FIG. 3 illustrates the arrangement of printing cylinders in an offset printing operation. The cylinders include a plate cylinder 30 which includes a printing plate on its periphery (not shown), a blanket cylinder 32 carrying the printing blanket construction 12 on its periphery, and an impression cylinder 34. In a printing operation, ink is applied to the printing plate of plate cylinder 32 and the image is transferred from the plate cylinder to the blanket cylinder 32. A web (not shown) is passed into a nip formed by the blanket cylinder 32 and impression cylinder 34 and receives the image. In use, the reduced gap between the leading and trailing edges resulting from the contoured leading edge of the blanket results in better print quality, larger print lengths, and less press wear at high speeds. The contoured leading edge also functions to prevent damage to the leading edge from impact between the blanket cylinder and the plate cylinder and between the blanket cylinder and the impression cylinder.

An alternative embodiment of the printing blanket construction is illustrated in FIG. 4. In this embodiment of the invention, a portion of the leading edge of the blanket has been removed, and an optional sealant has been applied to the leading edge., In the embodiment shown in FIG. 4, a portion of the top ply 18 has been removed such that the leading edge has a stair-step configuration. A sealant 36 is included in the area of the removed top ply and extends down to the backing ply 24. Thus, the sealant provides a liquid-tight seal to the leading edge of the blanket. The sealant used in the present invention may comprise any conventional sealant that provides chemical and moisture-resistance including, but not limited to, epoxy adhesives, hot melt adhesives, polyurethane adhesives, moisture curable adhesives, UV curable adhesives, heat curable adhesives, cyanoacrylate adhesives, fluorosilicone adhesives, fluoropolymer-based adhesives, and acrylic-based adhesives.

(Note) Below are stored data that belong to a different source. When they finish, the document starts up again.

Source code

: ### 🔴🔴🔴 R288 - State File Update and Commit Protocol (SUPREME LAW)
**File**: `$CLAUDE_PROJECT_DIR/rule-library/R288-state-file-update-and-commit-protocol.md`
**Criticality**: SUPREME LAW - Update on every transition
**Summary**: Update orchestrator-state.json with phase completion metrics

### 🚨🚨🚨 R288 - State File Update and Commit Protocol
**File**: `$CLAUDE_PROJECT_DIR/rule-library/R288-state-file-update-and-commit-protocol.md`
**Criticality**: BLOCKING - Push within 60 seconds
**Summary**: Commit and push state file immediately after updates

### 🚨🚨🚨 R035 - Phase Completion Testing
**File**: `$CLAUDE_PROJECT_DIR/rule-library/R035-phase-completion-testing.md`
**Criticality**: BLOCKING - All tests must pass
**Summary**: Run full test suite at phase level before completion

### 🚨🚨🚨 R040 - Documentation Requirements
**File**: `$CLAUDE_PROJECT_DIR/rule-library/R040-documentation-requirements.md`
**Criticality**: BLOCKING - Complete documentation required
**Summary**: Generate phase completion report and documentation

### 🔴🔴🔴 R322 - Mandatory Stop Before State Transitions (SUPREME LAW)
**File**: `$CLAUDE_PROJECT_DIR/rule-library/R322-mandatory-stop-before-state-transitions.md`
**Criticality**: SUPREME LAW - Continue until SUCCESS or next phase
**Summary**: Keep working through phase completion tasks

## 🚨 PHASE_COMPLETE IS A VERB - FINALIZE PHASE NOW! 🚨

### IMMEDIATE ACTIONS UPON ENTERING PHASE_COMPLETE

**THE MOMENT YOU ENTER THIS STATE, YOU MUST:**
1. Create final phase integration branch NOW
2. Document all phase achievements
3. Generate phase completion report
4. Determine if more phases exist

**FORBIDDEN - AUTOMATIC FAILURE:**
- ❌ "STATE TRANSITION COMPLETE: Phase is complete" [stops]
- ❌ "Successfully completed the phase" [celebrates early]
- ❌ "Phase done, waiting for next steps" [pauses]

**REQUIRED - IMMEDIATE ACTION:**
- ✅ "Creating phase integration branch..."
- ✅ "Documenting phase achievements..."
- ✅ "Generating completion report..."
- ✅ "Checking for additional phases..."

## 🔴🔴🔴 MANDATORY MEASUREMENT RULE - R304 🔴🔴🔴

FIG. 5 illustrates an alternative embodiment where a portion of the top, intermediate, and bottom plies has been removed to provide a beveled configuration to the leading edge. As shown, the sealant 36 extends from the top ply 18 of the blanket to the backing ply 24.

FIG. 6 illustrates yet another alternative embodiment in which a portion of the top ply and a portion of the intermediate and bottom plies have been removed to form a combination beveled/stair-stepped configuration.

While the three embodiments shown in FIGS. 4-6 and disclosed herein illustrate preferred configurations for providing increased surface area to the blanket leading edge for the application of sealant, it should be appreciated that other portions of the leading edge may be removed to provide different configurations as long as they effectively increase the surface area of the blanket edge to which the sealant is applied.

In the above embodiments, the portion(s) of the ply or plies of the blanket is/are preferably removed by grinding, cutting, skiving, burning, water jetting, or laser ablading. Alternatively, the plies may be molded or cast to form the desired configuration. In embodiments where more of the upper portion than the lower portion of the leading edge is removed, the preferred method of removal is grinding with a rotary grinding wheel. Preferably, the leading edge of the blanket is ground to a depth is of from about 1.0 to about 7.5 mm, and more preferably from about 2.0 mm to about 5.0 mm.

In embodiments where a beveled edge profile is desired, a single pass with a profiled wheel is preferred. In embodiments where a stair-stepped profile is desired, multiple passes with a flat wheel are preferred. To achieve the preferred combination stair-step and beveled profile, a beveled edge is first achieved using a profiled wheel, followed by grinding with a flat wheel.

After removal of the desired areas of the end edges, the sealant 30 is applied. After the sealant has been applied to the end edges, and cured (if necessary) the blanket may be mounted on a blanket cylinder for use.